Fibre-optic technology’s latest stride could boost capacity by up to 100%

Over two billion kilometres of optical fibres have been installed worldwide, a string of glass that could be wrapped around the globe 50,000 times.

It is estimated that over 100 million people now have direct fibre-optic connections into their homes, not to mention all those cell towers picking up radio frequency photons from the billions of people with mobile phones.

It seems the only thing that can outpace technology is our appetite for it.

And no sooner than some new-fangled tool becomes ubiquitous, everyone immediately starts criticising its limitations.

That’s not necessarily wrong. The pursuit of perfection is what drives innovation. But the web is an untethered force striving to connect more people on an infrastructure that lacks regulation and isn’t fit for purpose.

New hope?

Photonics researchers at the University of

California

, San Diego, have just offered some relief to already overused fibre-optic cables connecting the major continents.

The engineers in California have set new power and distance records for fibre-optic communications that can still be deciphered by the receiver. The technology offers 50-100 per cent capacity increases.

They have managed to increase the maximum power at which optical signals can be sent through existing optical fibres. Should the technology be rolled out, it could improve data transmission rates significantly for the fibre-optic cables that underpin the internet, cable, wireless and landline networks. The research was published in a June issue of the journal Science.

“A basic optical communication link operates by sending multiple wavelengths or frequency down a single optical fibre. As you increase transmission power, you start to introduce distortion between those wavelength channels. In other words, they interfere with each other.”

You also need a lot of power to send messages over longer distances. Over the long haul, you would need to amplify the signal every 100km. Not only that, but beyond a threshold power level, additional power increases damage the information travelling in the fibre-optic cable.

According to the study’s authors, the new approach would take away the need for electronic regenerators placed along the fibre link.

"Our approach removes this power limit, which in turn extends how far signals can travel in optical fibre without needing a repeater," said Nikola Alic, a research scientist from the Qualcomm Institute, and co-author of the research.

The researchers at UC San Diego successfully received information after it had voyaged an unprecedented 12,000km through fibre-optic cables with standard amplifiers and no electronic regenerators.

"You can choose to send more info over the same distance, or send the same data rate over longer distances," says Prof Liam Barry from the Dublin City University school of electronic engineering. "This is big news for basic optical-fibre links, like the ones spanning the Atlantic and Pacific Oceans. It could lead to greater capacity between Europe, the US and elsewhere without having to install new fibre. From a residential perspective, you're not going to see a big change though, as each house is limited by its own network connections."

So season three of Orange is the New Black won't necessarily load any faster but this is still a step forward in terms of increasing capacity on existing networks.

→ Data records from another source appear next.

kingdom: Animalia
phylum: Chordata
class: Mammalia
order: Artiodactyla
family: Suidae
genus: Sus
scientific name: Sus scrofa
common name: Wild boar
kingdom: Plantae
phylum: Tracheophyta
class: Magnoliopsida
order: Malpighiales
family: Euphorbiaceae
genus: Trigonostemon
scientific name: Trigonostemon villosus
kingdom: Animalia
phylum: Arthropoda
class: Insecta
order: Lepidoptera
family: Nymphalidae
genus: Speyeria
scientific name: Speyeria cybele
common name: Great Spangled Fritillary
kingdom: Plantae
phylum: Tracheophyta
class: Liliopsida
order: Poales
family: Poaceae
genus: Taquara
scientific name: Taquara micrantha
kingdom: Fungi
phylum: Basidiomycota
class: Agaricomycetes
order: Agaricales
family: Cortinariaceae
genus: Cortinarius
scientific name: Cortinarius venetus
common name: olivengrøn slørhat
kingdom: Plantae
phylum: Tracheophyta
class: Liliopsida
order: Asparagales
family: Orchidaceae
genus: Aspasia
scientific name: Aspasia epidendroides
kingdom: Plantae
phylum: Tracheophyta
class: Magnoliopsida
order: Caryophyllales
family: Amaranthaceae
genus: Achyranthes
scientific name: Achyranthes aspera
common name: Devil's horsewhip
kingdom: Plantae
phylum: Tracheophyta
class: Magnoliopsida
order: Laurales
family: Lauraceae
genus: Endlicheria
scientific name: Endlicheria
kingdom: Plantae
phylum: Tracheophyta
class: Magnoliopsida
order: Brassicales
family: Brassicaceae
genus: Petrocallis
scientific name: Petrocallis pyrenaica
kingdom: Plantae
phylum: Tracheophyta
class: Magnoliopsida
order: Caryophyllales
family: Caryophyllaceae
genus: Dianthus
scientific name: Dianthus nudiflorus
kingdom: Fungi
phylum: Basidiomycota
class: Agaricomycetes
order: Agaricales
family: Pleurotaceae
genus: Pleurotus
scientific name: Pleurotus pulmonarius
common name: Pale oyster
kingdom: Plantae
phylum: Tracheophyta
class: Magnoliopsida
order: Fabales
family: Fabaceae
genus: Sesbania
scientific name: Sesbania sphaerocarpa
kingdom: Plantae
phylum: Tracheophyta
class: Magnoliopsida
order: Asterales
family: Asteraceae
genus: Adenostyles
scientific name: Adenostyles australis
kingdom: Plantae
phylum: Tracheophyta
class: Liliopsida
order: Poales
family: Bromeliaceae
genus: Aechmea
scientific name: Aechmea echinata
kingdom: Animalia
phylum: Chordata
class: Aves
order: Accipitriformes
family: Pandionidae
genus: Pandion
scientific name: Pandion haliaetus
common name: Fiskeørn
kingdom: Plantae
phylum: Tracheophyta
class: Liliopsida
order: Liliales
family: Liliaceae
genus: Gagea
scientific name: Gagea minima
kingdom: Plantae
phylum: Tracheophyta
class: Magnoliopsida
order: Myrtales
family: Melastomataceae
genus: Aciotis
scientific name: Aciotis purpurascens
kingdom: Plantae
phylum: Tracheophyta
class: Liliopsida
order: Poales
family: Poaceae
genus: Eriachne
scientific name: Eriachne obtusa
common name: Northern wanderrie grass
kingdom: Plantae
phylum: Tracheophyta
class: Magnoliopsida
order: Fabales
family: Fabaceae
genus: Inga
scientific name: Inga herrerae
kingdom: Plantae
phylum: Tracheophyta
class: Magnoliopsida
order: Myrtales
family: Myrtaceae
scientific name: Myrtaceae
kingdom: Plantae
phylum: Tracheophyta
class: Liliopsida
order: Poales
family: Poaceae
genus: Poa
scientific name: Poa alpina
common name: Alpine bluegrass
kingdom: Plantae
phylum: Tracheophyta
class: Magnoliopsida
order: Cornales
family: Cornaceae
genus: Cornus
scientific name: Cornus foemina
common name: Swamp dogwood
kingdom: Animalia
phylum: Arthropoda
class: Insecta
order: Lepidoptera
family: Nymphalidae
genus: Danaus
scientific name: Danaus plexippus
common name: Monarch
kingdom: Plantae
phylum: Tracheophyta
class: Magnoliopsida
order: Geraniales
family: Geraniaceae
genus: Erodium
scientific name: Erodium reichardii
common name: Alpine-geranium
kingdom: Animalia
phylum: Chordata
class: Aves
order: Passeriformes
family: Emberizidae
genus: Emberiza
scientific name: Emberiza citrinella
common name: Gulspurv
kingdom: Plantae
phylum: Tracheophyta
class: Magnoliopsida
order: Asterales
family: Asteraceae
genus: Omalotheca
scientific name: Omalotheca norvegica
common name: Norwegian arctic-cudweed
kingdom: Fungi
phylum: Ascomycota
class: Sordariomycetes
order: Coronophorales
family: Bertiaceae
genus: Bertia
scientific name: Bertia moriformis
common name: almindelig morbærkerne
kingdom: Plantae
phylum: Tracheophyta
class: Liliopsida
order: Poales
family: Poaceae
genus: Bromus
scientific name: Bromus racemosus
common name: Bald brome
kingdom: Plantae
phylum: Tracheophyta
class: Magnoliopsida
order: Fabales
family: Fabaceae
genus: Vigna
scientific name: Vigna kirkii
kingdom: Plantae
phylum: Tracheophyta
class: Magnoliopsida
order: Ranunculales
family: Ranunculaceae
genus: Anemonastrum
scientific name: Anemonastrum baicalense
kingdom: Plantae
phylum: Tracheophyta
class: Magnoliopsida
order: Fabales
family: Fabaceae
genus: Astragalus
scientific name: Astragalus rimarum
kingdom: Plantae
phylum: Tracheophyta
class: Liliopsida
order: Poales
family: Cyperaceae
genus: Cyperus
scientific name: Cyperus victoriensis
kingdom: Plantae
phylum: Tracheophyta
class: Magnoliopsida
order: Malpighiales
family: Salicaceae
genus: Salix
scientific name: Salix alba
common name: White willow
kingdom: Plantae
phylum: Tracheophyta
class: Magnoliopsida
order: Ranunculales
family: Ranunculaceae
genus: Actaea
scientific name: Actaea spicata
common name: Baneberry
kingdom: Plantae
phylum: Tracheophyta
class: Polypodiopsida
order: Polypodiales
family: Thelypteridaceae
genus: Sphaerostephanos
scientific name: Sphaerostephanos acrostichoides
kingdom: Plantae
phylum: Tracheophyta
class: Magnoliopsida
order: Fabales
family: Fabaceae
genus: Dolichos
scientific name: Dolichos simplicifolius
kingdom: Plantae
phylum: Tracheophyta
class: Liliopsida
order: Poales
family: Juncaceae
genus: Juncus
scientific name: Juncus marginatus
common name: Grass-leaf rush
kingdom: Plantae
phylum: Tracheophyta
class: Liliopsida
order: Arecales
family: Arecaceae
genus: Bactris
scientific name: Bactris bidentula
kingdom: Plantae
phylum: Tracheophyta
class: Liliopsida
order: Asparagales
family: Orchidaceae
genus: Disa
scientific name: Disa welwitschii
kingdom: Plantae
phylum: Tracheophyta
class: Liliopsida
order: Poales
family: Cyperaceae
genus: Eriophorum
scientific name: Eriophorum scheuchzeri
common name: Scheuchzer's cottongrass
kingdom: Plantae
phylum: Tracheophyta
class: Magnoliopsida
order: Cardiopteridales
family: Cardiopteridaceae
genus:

Innovation like this could assist in many industry’s aims to accommodate more services under the internet of things umbrella. “Everybody’s talking about it, but so far the internet of things has been restricted by capacity,” says Barry O’Connor, commercialisation development manager for the Adapt Centre for Digital Research. “The next version of every car, bus or house we build will need to have data-gathering capabilities but that will only happen if we increase and improve transmission capability, making more information travel faster.”

More is more

This is a challenge. However theoretically faster information may travel based on this most recent innovation, it is peanuts when seen in the context of growing demand. Between the insatiable human appetite for information, coupled with machine-to-machine traffic, conservative estimates put annual web traffic growth rates at 40 per cent.

This growth is happening against the backdrop of several major US internet service providers (ISPs) – including AT&T, Time Warner and Verizon – being accused of "slowing data from popular websites to thousands of US businesses and residential customers in dozens of cities across the country". A study conducted by internet activists BattlefortheNet suggests ISPs are not giving content to users at the speeds they're being charged for.

A big mess

“The whole thing is a big mess,” says Prof

Andrew B Whinston

, director of the Centre for Research in Electronic Commerce at the University of Texas, in Austin.

“Demand is not necessarily exceeding supply. It’s about managing ongoing capacity. The internet is subject to many surges in demand.

“Whenever there’s a crisis in the world, everybody logs on and we experience capacity faults. Improved fibre-optic channels won’t change that.”

According to an article by electrical engineer Peter J Winzer from Bell Labs in New Jersey, the kind of disruption to existing channels required to feed the current digital appetite is still some time away. Major operators are not going to cough up for any new hardware upgrades any time soon, unless they can reap enormous advantage, the kind which motivated the decision to replace coaxial cables back in the 1980s. Back then, fibre cables were able to support 100 times more traffic than coaxial cables, "with the potential to scale capacity by another five orders of magnitude", says Winzer.

“In today’s terms, to yield a similar disruption, a new waveguide would have to support speeds of several petabits (thousands of terabits) per second without amplification over a 1,000km span, with the ability to scale to support several hundred exabits (thousands of petabits) per second. For now, at least, such waveguides clearly belong to the realm of fiction.”